Pour finir, une photo d’un soldat américain qui se fait littéralement cirer les pompes par un jeune homme japonais pendant l’occupation. Une image qui symbolise à elle seule les années d’Après-guerre, et certains diront, la culture moderne japonaise actuelle toujours très influencée par la culture américaine.

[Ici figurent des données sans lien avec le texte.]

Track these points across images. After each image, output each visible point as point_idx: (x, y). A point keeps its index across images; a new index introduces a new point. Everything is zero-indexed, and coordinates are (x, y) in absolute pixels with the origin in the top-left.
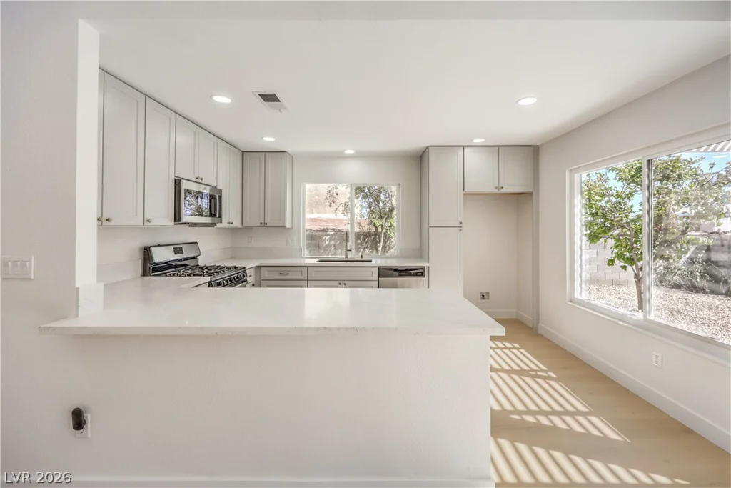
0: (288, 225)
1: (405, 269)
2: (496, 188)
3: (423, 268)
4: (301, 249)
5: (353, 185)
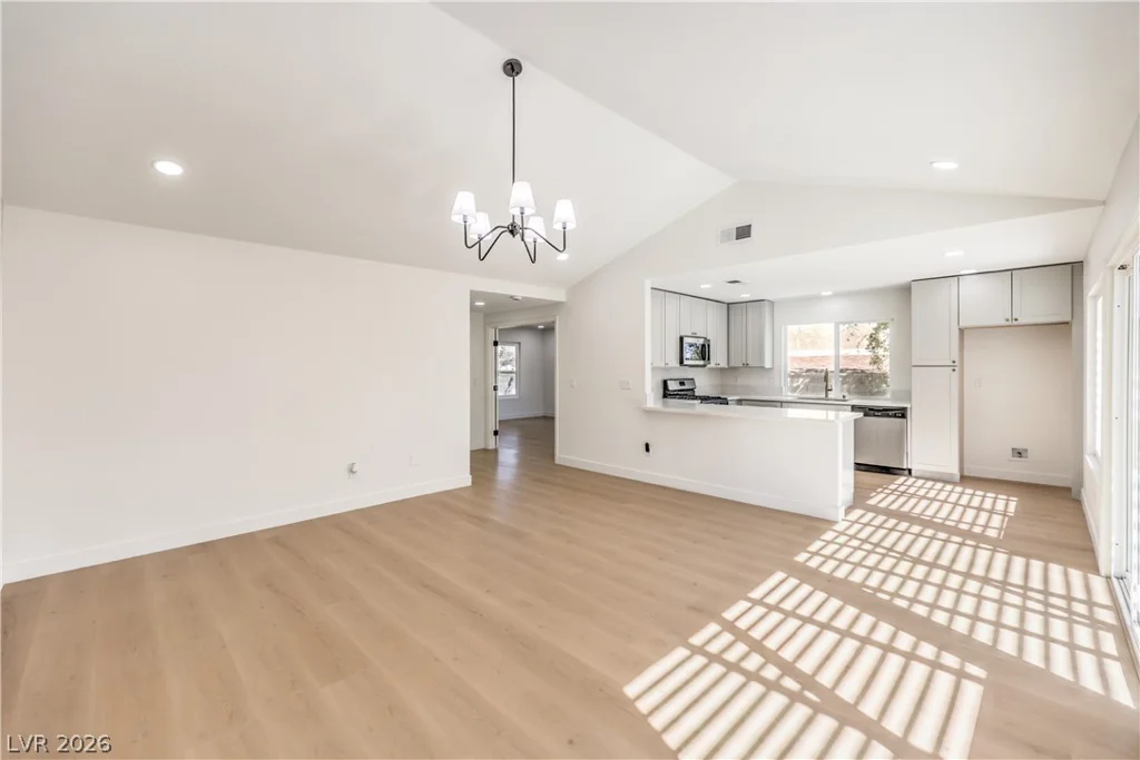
0: (768, 365)
1: (882, 409)
2: (1007, 320)
3: (905, 409)
4: (782, 388)
5: (838, 324)
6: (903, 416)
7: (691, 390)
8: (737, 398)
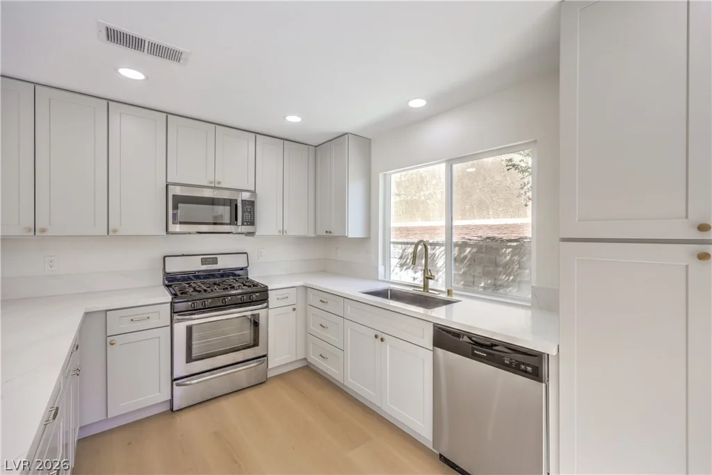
4: (378, 268)
5: (450, 162)
6: (538, 374)
7: (242, 269)
8: (299, 282)
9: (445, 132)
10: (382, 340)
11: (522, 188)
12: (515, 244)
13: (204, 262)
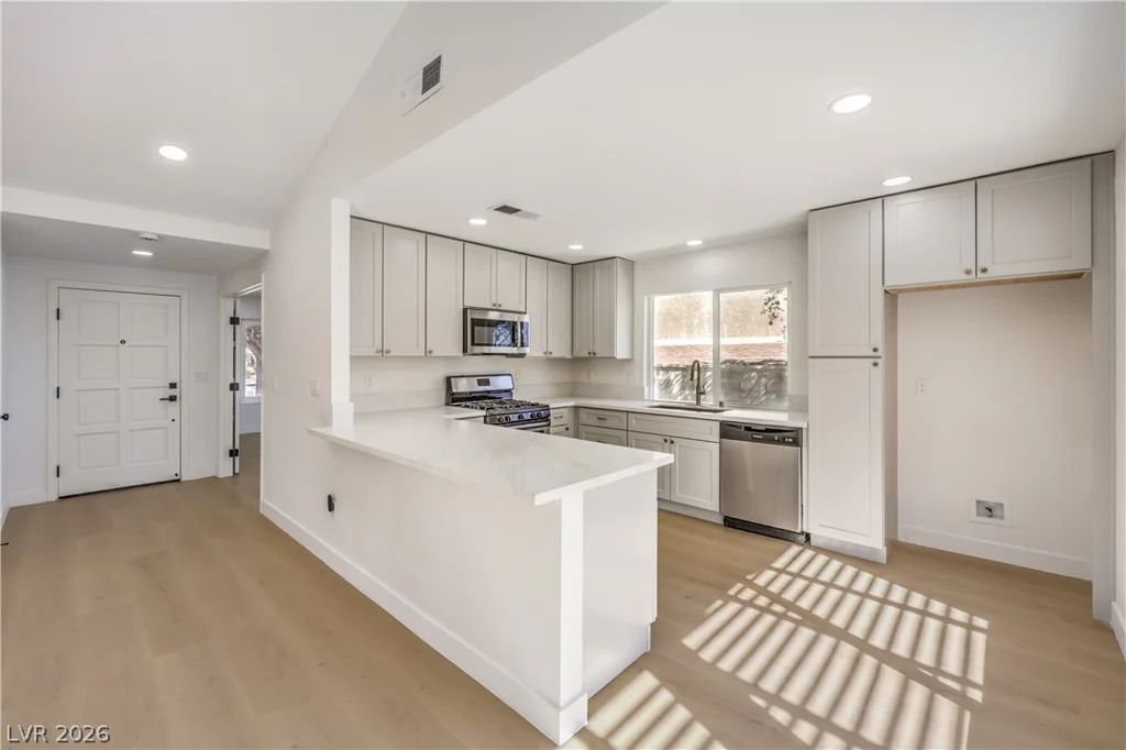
1: (764, 428)
2: (968, 272)
3: (798, 431)
4: (643, 388)
5: (718, 292)
6: (797, 442)
7: (506, 391)
8: (572, 403)
9: (713, 265)
10: (672, 442)
11: (766, 304)
12: (759, 367)
13: (480, 383)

Si on ne peut revenir en arrière, l’humanité doit se souvenir des erreurs passées pour ne pas les reproduire. C’est un sentiment de supériorité raciale du Japon Impérial d’alors qui a poussé le pays à rejoindre les forces nazies et à signer la fin de son règne. C’est paradoxalement le choc collectif de la guerre qui a fait du Japon l’un des pays les plus pacifistes au monde aujourd’hui, bien que l’esprit nationaliste n’ait jamais vraiment quitté les mentalités. Si la paix avait fait place à de nombreux mouvements sociaux d’Après-guerre, le risque d’un basculement socialiste du Japon aura vite été maté par les Américains eux-mêmes dans plusieurs bains de sang, laissant peu à peu le terrain libre à de nouvelles velléités nationalistes. Aujourd’hui, le Japon évolue sous un régime politique de droite radicale, toujours profondément patriarcal, et souhaitant ouvertement le retour du pays dans la course à l’armement, devant une Chine toujours plus riche et armée. La paix n’est donc jamais acquise et nous ne pouvons qu’espérer que ceux qui détiennent le pouvoir sauront faire preuve de sagesse à l’avenir afin de ne jamais faire revivre cet enfer aux populations. Médias libres et citoyens engagés ont également leur rôle à jouer pour éviter le pire, tant il n’y a rien de plus malléable qu’un peuple cédant aux haines et à la réactance.